7 Kallie April 25, 2011 at 7:27 pm

I work in a homesharing program, under the guidance of the co-presidents of the National Shared Housing Resource Center. Essentially, I’m a roommate matchmaker. There are several of these types of programs across the world, yet for how logical homesharing is (extra help w/ mortgage payments, companionship for elderly, lower rents, a safer alterative to Craigslist), it’s a concept that is not catching on in America.

The idea of the American dream is indeed a hard one to shake. I appreciate you starting this dialogue; I agree that we need to rethink how we house ourselves. As families are spreading further apart, I still believe that people crave a sense of community. This is one of the reasons I am deeply interested in cohousing: having lived in intentional community myself, I have found that the support I get from non-family members rivals the small-town community support I had growing up. Cohousing offers a viable alternative to the traditional, intergenerational family structure that many of us had growing up, but which is quickly disappearing with our ever-increasing mobility.

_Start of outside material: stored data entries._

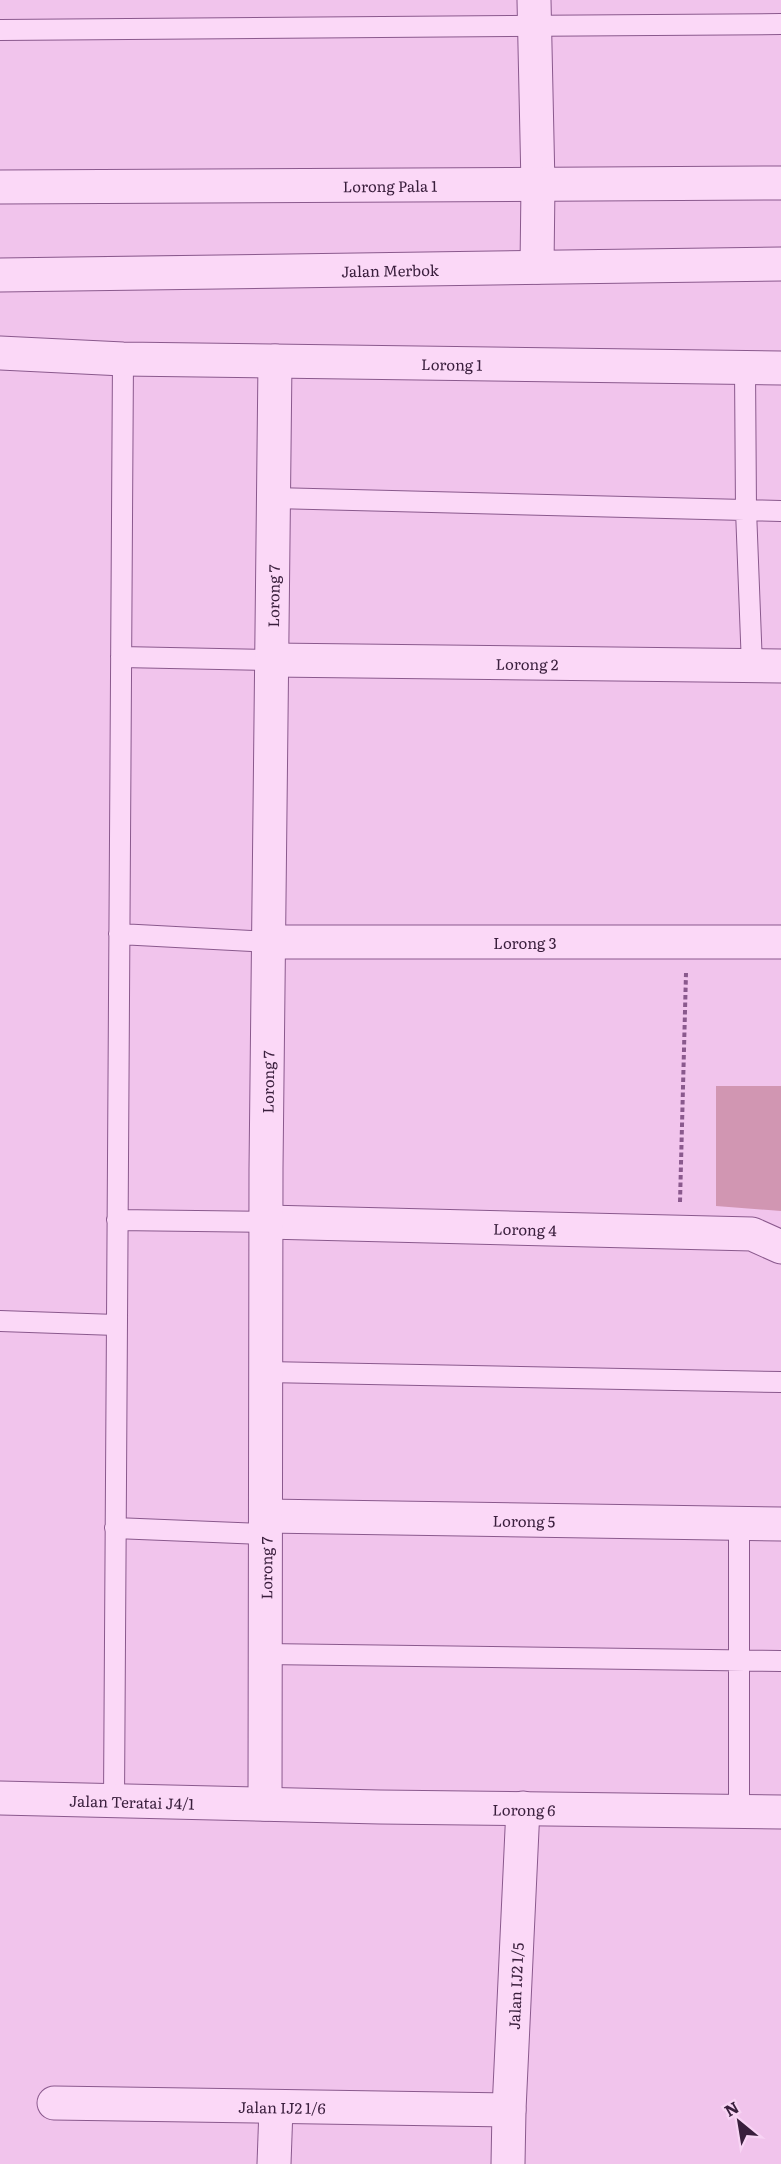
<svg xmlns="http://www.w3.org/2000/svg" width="781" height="2164" viewBox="0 0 781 2164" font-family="Literata,serif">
<rect width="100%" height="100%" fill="#f1c4ec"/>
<path fill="#d196b2" d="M716,1086h65v125l-65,-5z"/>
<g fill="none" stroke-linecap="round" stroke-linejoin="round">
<g stroke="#8a598d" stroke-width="22">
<path id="service" d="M0,30l781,-6
M745,368l1,142 6,156
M274,498l507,13
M121,657l151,3
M119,934l150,8
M117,1220l150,2
M0,1321l116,4
M266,1372l515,10
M115,1528l150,6
M265,1654l516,7
M114,1801l9,-1442
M739,1811v-287"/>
</g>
<g stroke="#8a598d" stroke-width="35">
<g id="minor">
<path d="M534,0l4,185 -1,82"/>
<path id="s1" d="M0,187l781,-4"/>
<path id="s2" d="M0,353l123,6 658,9"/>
<path id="s3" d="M272,660l509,6"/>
<path id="s4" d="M269,942h512"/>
<path id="s5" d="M267,1222l485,12 29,13"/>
<path id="s6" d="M266,1516l515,8"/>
<path id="s7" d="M0,1798l380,9 401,5"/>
<path id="s8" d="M265,1804l1,-635 9,-808"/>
<path id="s9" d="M54,2103l455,7"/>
<path d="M274,2164l2,-56"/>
<path id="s10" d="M508,2164l1,-54 14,-302"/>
</g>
</g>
<g stroke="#8a598d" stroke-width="35">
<g id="tertiary">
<path id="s11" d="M0,275l781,-11"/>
</g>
</g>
<path stroke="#8a598d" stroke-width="4" stroke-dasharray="4.5 3" stroke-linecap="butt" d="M680,1202l6,-229"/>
<use href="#service" stroke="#fbd8f7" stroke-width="20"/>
<use href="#minor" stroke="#fbd8f7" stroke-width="33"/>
<use href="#tertiary" stroke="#fbd8f7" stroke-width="33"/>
</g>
<g text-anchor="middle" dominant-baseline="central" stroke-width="4.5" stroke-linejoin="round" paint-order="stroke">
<g font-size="15" fill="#391e3c" stroke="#f8d4f4">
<text stroke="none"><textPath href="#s1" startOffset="390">Lorong Pala 1</textPath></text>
<text stroke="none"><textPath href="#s11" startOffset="390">Jalan Merbok</textPath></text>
<text stroke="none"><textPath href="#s2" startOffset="452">Lorong 1</textPath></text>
<text stroke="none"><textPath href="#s8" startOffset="1208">Lorong 7</textPath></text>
<text stroke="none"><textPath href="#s3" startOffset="255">Lorong 2</textPath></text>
<text stroke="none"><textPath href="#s4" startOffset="256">Lorong 3</textPath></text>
<text stroke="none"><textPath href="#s8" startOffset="722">Lorong 7</textPath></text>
<text stroke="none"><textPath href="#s5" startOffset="258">Lorong 4</textPath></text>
<text stroke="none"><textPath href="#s6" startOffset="258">Lorong 5</textPath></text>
<text stroke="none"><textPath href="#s8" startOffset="236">Lorong 7</textPath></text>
<text stroke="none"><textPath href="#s7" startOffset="132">Jalan Teratai J4/1</textPath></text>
<text stroke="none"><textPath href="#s7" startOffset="524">Lorong 6</textPath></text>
<text stroke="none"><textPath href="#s10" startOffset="178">Jalan IJ2 1/5</textPath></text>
<text stroke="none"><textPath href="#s9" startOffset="228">Jalan IJ2 1/6</textPath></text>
</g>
</g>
<g transform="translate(739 2122) rotate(330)" stroke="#f8d4f4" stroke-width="4.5" paint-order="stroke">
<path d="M0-4.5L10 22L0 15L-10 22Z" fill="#391e3c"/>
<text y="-9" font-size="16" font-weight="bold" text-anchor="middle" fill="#391e3c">N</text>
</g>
</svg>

However, there is a lot of room for growth in the co-housing realm to figure out how to make this option more affordable and less time-intensive upfront. Right now, the process involves a group forming, finding a site, building, etc., and often takes several years. For many people, this is a big deterrent, even though the process does create a strong community foundation. Do you think if investors built these communities, there would be enough demand to fill the units?

Some of my favorite co-housing projects have evolved from adaptive reuse projects (i.e., Eastern Village CoHo, Swan’s Market CoHo). These are great because they are using the embodied energy of structures already in place and can bring a new energy into an area.

If anyone is interested, the National Cohousing Conference 2011 is being held in DC this June.